About the project
This PhD studentship is an opportunity to work on an interdisciplinary project between the School of Chemistry, Diamond Light Source and ISIS Neutron and Muon Source.
Thermoelectrics (TEs) are an important class of materials that can directly convert thermal waste heat into useful electrical energy. They have potential to contribute to the sustainability agenda and the net zero carbon economy. The potential for TE materials in sustainable waste-heat-recovery systems is huge. Around 90 per cent of the world’s power is generated by heat engines that operate at 30 to 40 per cent efficiency. The remainder is lost to the environment as heat.
Despite this there are barriers to widespread adoption because of the low efficiency of current materials. Metal-organic frameworks (MOFs) are a class of crystalline high surface-area microporous solids assembled from metal ions or clusters and polytopic organic ligands. They are excellent candidates for new TE materials as they have relatively low thermal conductivity and tuneable electrical conductivity.
In this project you’ll investigate the effects of molecular doping, composition and topology on multiple length scales in conducting metal organic frameworks (MOFs) as candidates for thermoelectric applications.
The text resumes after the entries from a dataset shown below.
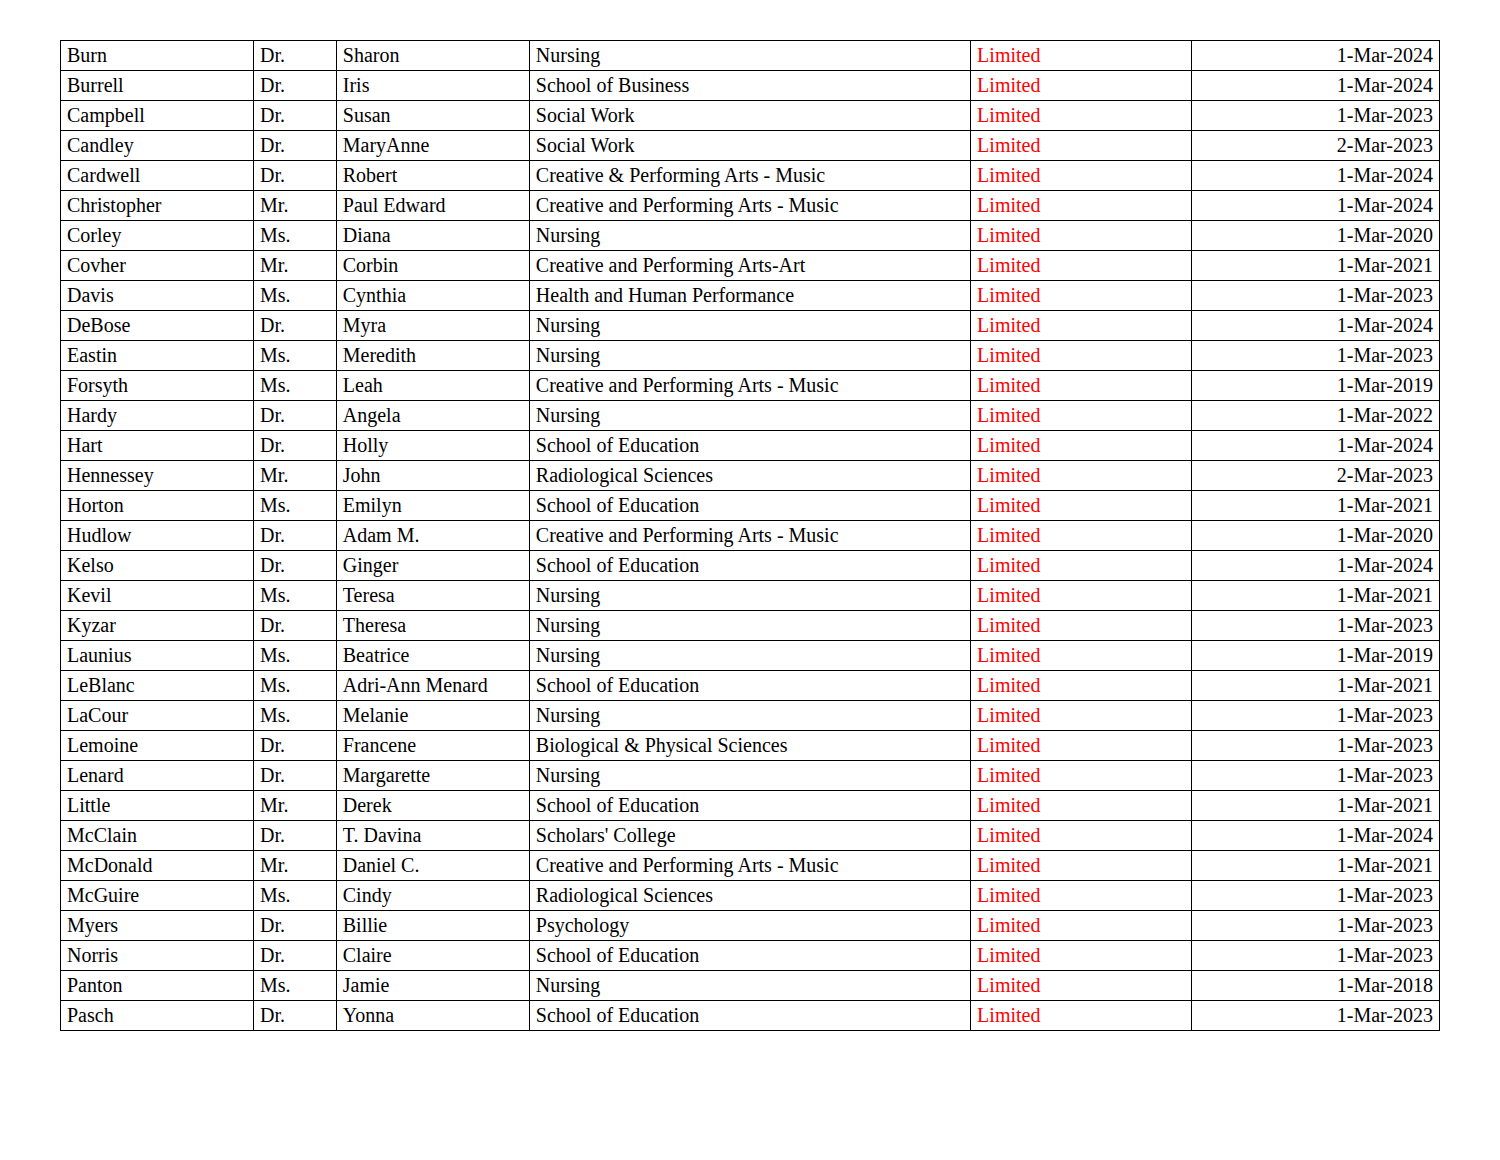| Burn | Dr. | Sharon | Nursing | Limited | 1-Mar-2024 |
| Burrell | Dr. | Iris | School of Business | Limited | 1-Mar-2024 |
| Campbell | Dr. | Susan | Social Work | Limited | 1-Mar-2023 |
| Candley | Dr. | MaryAnne | Social Work | Limited | 2-Mar-2023 |
| Cardwell | Dr. | Robert | Creative & Performing Arts - Music | Limited | 1-Mar-2024 |
| Christopher | Mr. | Paul Edward | Creative and Performing Arts - Music | Limited | 1-Mar-2024 |
| Corley | Ms. | Diana | Nursing | Limited | 1-Mar-2020 |
| Covher | Mr. | Corbin | Creative and Performing Arts-Art | Limited | 1-Mar-2021 |
| Davis | Ms. | Cynthia | Health and Human Performance | Limited | 1-Mar-2023 |
| DeBose | Dr. | Myra | Nursing | Limited | 1-Mar-2024 |
| Eastin | Ms. | Meredith | Nursing | Limited | 1-Mar-2023 |
| Forsyth | Ms. | Leah | Creative and Performing Arts - Music | Limited | 1-Mar-2019 |
| Hardy | Dr. | Angela | Nursing | Limited | 1-Mar-2022 |
| Hart | Dr. | Holly | School of Education | Limited | 1-Mar-2024 |
| Hennessey | Mr. | John | Radiological Sciences | Limited | 2-Mar-2023 |
| Horton | Ms. | Emilyn | School of Education | Limited | 1-Mar-2021 |
| Hudlow | Dr. | Adam M. | Creative and Performing Arts - Music | Limited | 1-Mar-2020 |
| Kelso | Dr. | Ginger | School of Education | Limited | 1-Mar-2024 |
| Kevil | Ms. | Teresa | Nursing | Limited | 1-Mar-2021 |
| Kyzar | Dr. | Theresa | Nursing | Limited | 1-Mar-2023 |
| Launius | Ms. | Beatrice | Nursing | Limited | 1-Mar-2019 |
| LeBlanc | Ms. | Adri-Ann Menard | School of Education | Limited | 1-Mar-2021 |
| LaCour | Ms. | Melanie | Nursing | Limited | 1-Mar-2023 |
| Lemoine | Dr. | Francene | Biological & Physical Sciences | Limited | 1-Mar-2023 |
| Lenard | Dr. | Margarette | Nursing | Limited | 1-Mar-2023 |
| Little | Mr. | Derek | School of Education | Limited | 1-Mar-2021 |
| McClain | Dr. | T. Davina | Scholars' College | Limited | 1-Mar-2024 |
| McDonald | Mr. | Daniel C. | Creative and Performing Arts - Music | Limited | 1-Mar-2021 |
| McGuire | Ms. | Cindy | Radiological Sciences | Limited | 1-Mar-2023 |
| Myers | Dr. | Billie | Psychology | Limited | 1-Mar-2023 |
| Norris | Dr. | Claire | School of Education | Limited | 1-Mar-2023 |
| Panton | Ms. | Jamie | Nursing | Limited | 1-Mar-2018 |
| Pasch | Dr. | Yonna | School of Education | Limited | 1-Mar-2023 |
Their modular nature allows framework composition, functionality and pore size to be optimised. This is important for applications in energy and sustainability. We have succeeded in preparing conducting MOFs with unprecedented thermoelectric performance. A switch in conductivity from n-to p-type was seen. The exact mechanism of doping or identification of which species is exactly responsible for the observed doping is unknown.
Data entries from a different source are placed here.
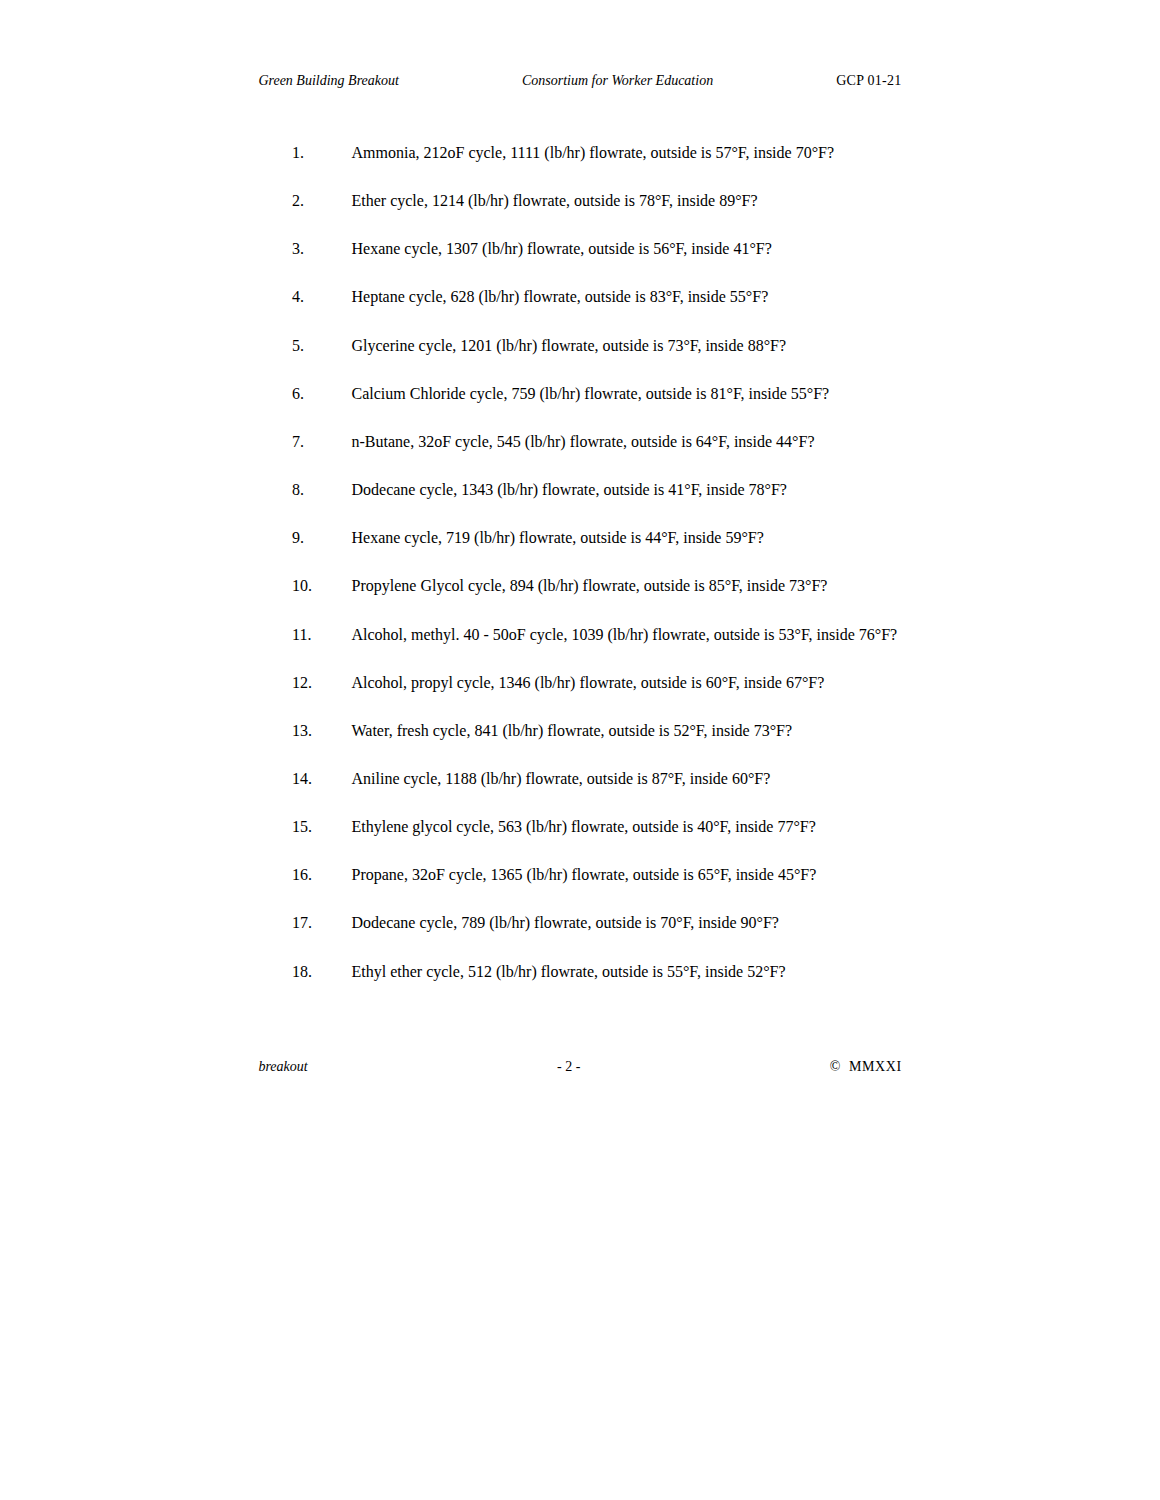Green Building Breakout
Consortium for Worker Education
GCP 01-21
1. Ammonia, 212oF cycle, 1111 (lb/hr) flowrate, outside is 57°F, inside 70°F?
2. Ether cycle, 1214 (lb/hr) flowrate, outside is 78°F, inside 89°F?
3. Hexane cycle, 1307 (lb/hr) flowrate, outside is 56°F, inside 41°F?
4. Heptane cycle, 628 (lb/hr) flowrate, outside is 83°F, inside 55°F?
5. Glycerine cycle, 1201 (lb/hr) flowrate, outside is 73°F, inside 88°F?
6. Calcium Chloride cycle, 759 (lb/hr) flowrate, outside is 81°F, inside 55°F?
7. n-Butane, 32oF cycle, 545 (lb/hr) flowrate, outside is 64°F, inside 44°F?
8. Dodecane cycle, 1343 (lb/hr) flowrate, outside is 41°F, inside 78°F?
9. Hexane cycle, 719 (lb/hr) flowrate, outside is 44°F, inside 59°F?
10. Propylene Glycol cycle, 894 (lb/hr) flowrate, outside is 85°F, inside 73°F?
11. Alcohol, methyl. 40 - 50oF cycle, 1039 (lb/hr) flowrate, outside is 53°F, inside 76°F?
12. Alcohol, propyl cycle, 1346 (lb/hr) flowrate, outside is 60°F, inside 67°F?
13. Water, fresh cycle, 841 (lb/hr) flowrate, outside is 52°F, inside 73°F?
14. Aniline cycle, 1188 (lb/hr) flowrate, outside is 87°F, inside 60°F?
15. Ethylene glycol cycle, 563 (lb/hr) flowrate, outside is 40°F, inside 77°F?
16. Propane, 32oF cycle, 1365 (lb/hr) flowrate, outside is 65°F, inside 45°F?
17. Dodecane cycle, 789 (lb/hr) flowrate, outside is 70°F, inside 90°F?
18. Ethyl ether cycle, 512 (lb/hr) flowrate, outside is 55°F, inside 52°F?
breakout
- 2 -
© MMXXI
To unravel this mechanism we propose to use a combination of characterisation techniques (XAS/XES and inelastic neutron scattering (INS)) that will allow us carry out detailed operando gas adsorption studies whilst also measuring the thermoelectric properties.
Diamond Light Source is one of the most advanced scientific facilities in the world. Its pioneering capabilities help keep the UK at the forefront of scientific research. ISIS Neutron and Muon Source is a world-leading centre for research in the physical and life sciences at the Science and Technology Facilities Council's Rutherford Appleton Laboratory near Oxford in the United Kingdom. Our suite of neutron and muon instruments gives unique insights into the properties of materials on the atomic scale. Our goal is to deliver economic, societal, scientific and international benefits to the UK and its people – and more broadly to the world.